━━━ RECORDS FOR PROCESSING ━━━
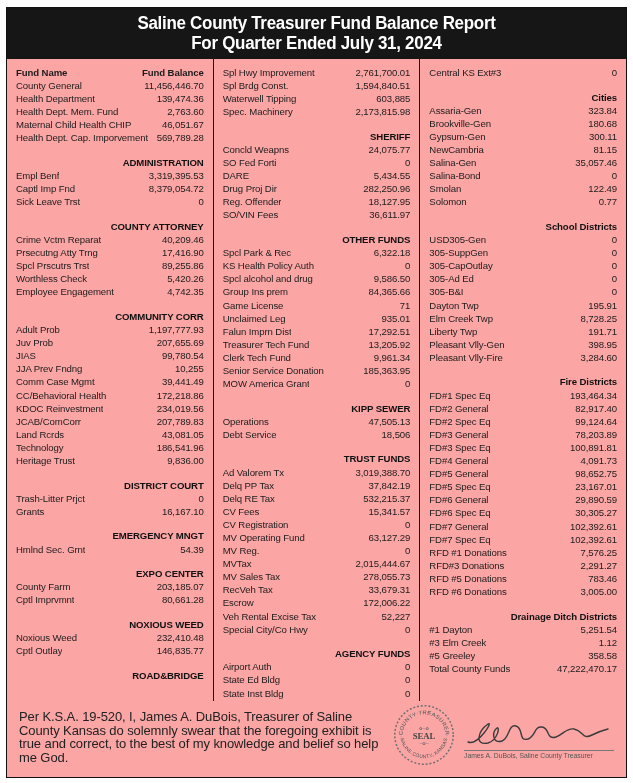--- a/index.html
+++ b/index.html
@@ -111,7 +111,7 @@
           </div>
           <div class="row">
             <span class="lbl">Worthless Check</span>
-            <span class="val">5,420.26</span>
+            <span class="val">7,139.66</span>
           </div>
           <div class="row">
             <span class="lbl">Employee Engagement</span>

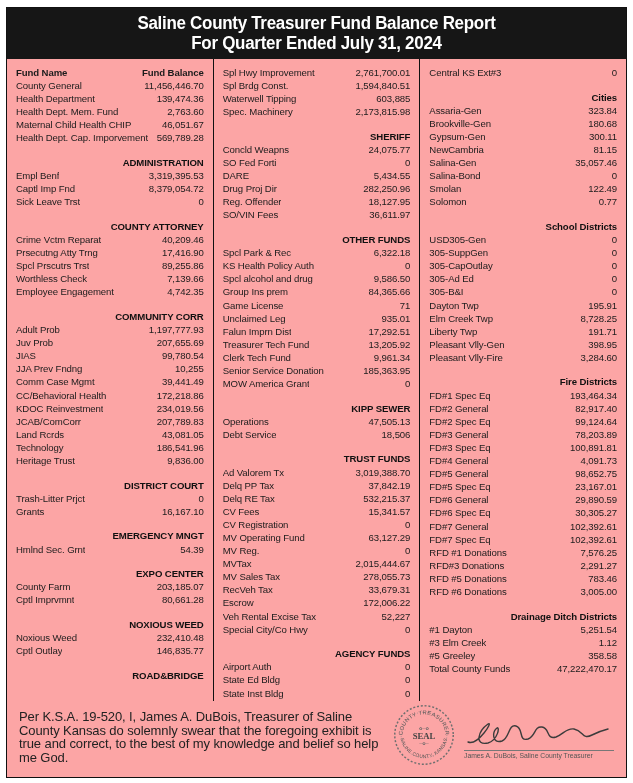--- a/index.html
+++ b/index.html
@@ -422,6 +422,7 @@
             <span class="lbl">305-B&amp;I</span>
             <span class="val">0</span>
           </div>
+          <div class="sec-head">Townships</div>
           <div class="row">
             <span class="lbl">Dayton Twp</span>
             <span class="val">195.91</span>

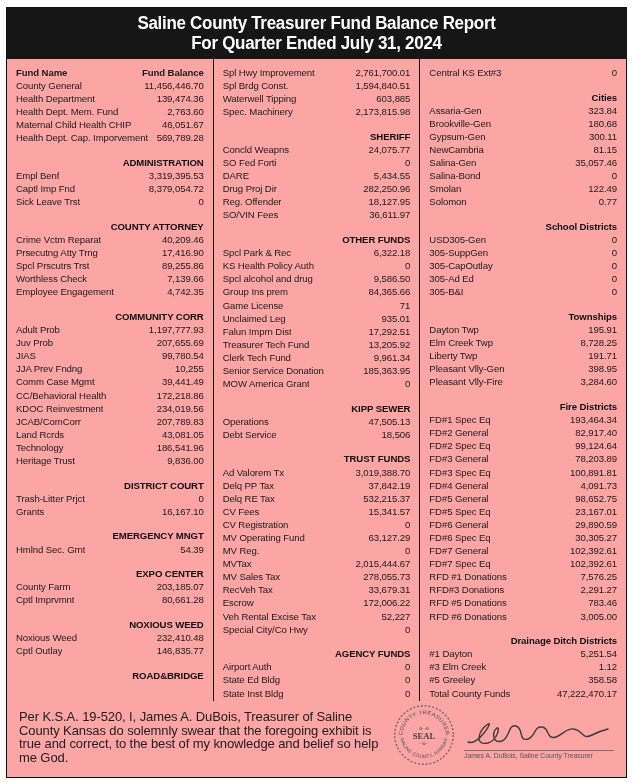--- a/index.html
+++ b/index.html
@@ -355,7 +355,7 @@
             <span class="val">0</span>
           </div>
           <div class="row">
-            <span class="lbl">State Inst Bldg</span>
+            <span class="lbl">State Hmlnd Bldg</span>
             <span class="val">0</span>
           </div>
           <div class="row">

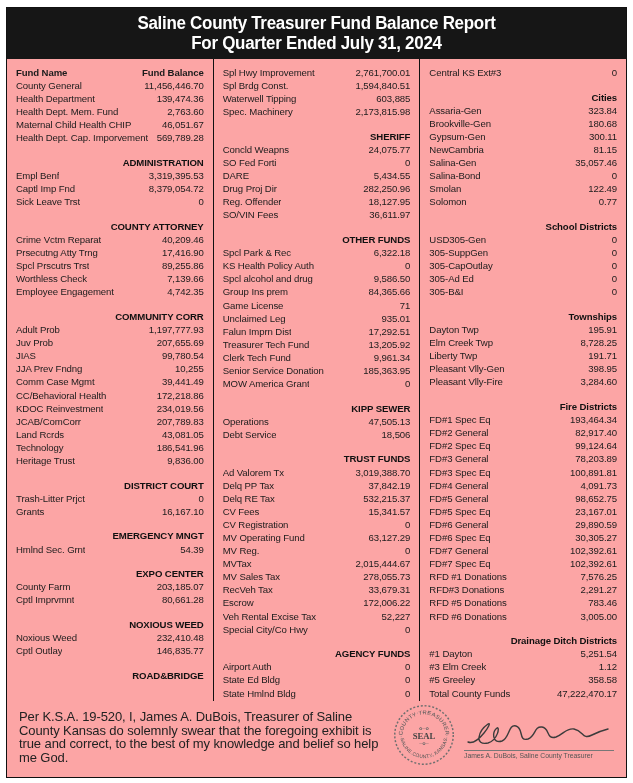--- a/index.html
+++ b/index.html
@@ -37,7 +37,7 @@
     flex:0 0 66px; display:flex; align-items:center; padding:2px 10px 6px 12px;
   }
   .statement {
-    width:378px; font-size:13px; line-height:13.5px; color:#222; letter-spacing:-0.1px;
+    width:378px; font-size:10px; line-height:13.5px; color:#222; letter-spacing:-0.1px;
   }
   .seal-wrap { flex:0 0 auto; margin-left:10px; }
   .sig-block { flex:1 1 auto; margin-left:8px; padding-right:2px; }

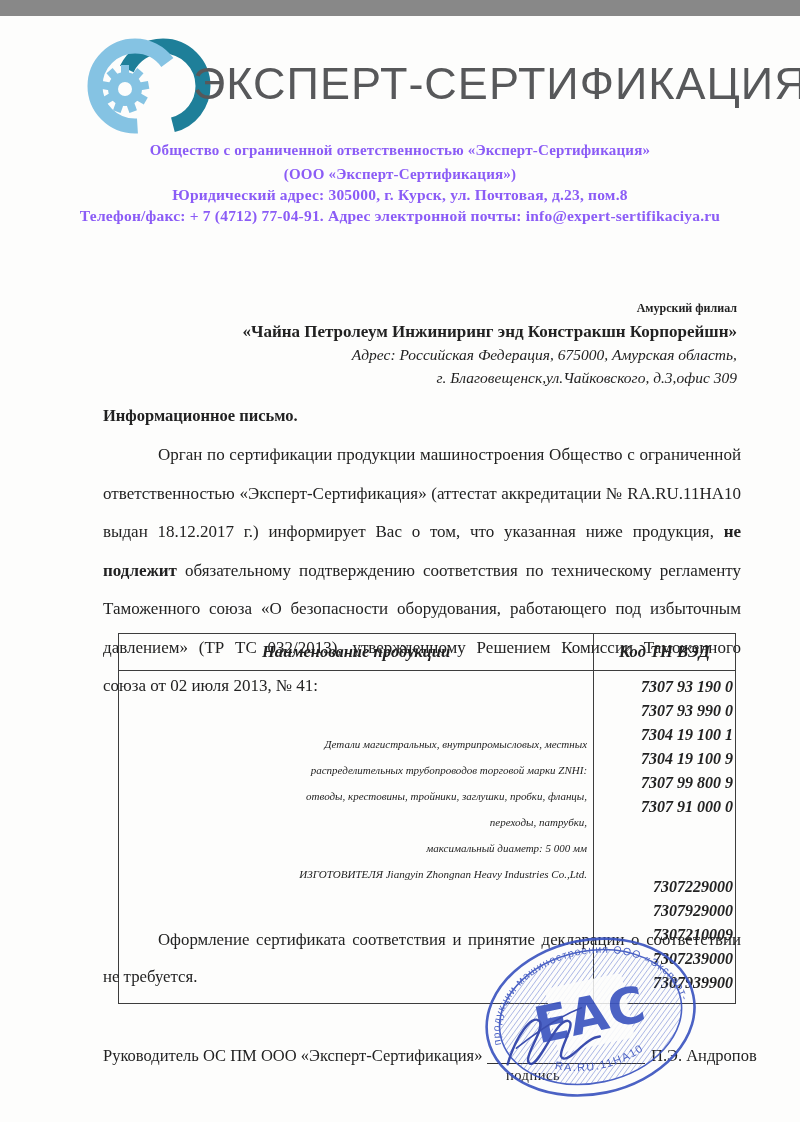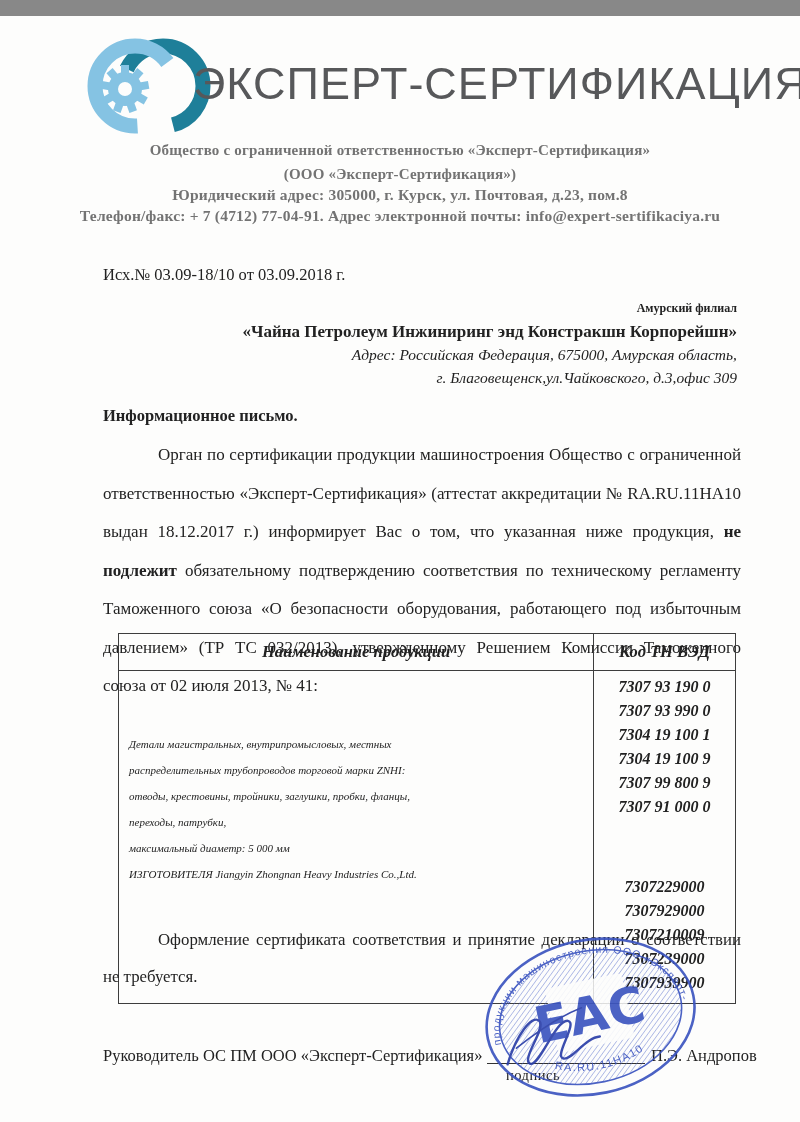--- a/index.html
+++ b/index.html
@@ -17,7 +17,7 @@
     color:#57585a;letter-spacing:1px;white-space:nowrap;
   }
   .lh-line{position:absolute;left:0;width:800px;text-align:center;
-    font-weight:bold;color:#737373;font-size:15px;letter-spacing:.2px;}
+    font-weight:bold;color:#8b5cf6;font-size:15px;letter-spacing:.2px;}
   .lh1{top:126px;} .lh2{top:150px;} .lh3{top:170px;font-size:15.5px;} .lh4{top:191px;font-size:15.5px;}
   
   .ref-line{position:absolute;left:103px;top:249px;font-size:16.5px;}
━━━
Every line of the material that holds "height" should be copied out as the answer.

-    width:378px; font-size:13px; line-height:13.5px; color:#222; letter-spacing:-0.1px;
+    width:378px; font-size:10px; line-height:13.5px; color:#222; letter-spacing:-0.1px;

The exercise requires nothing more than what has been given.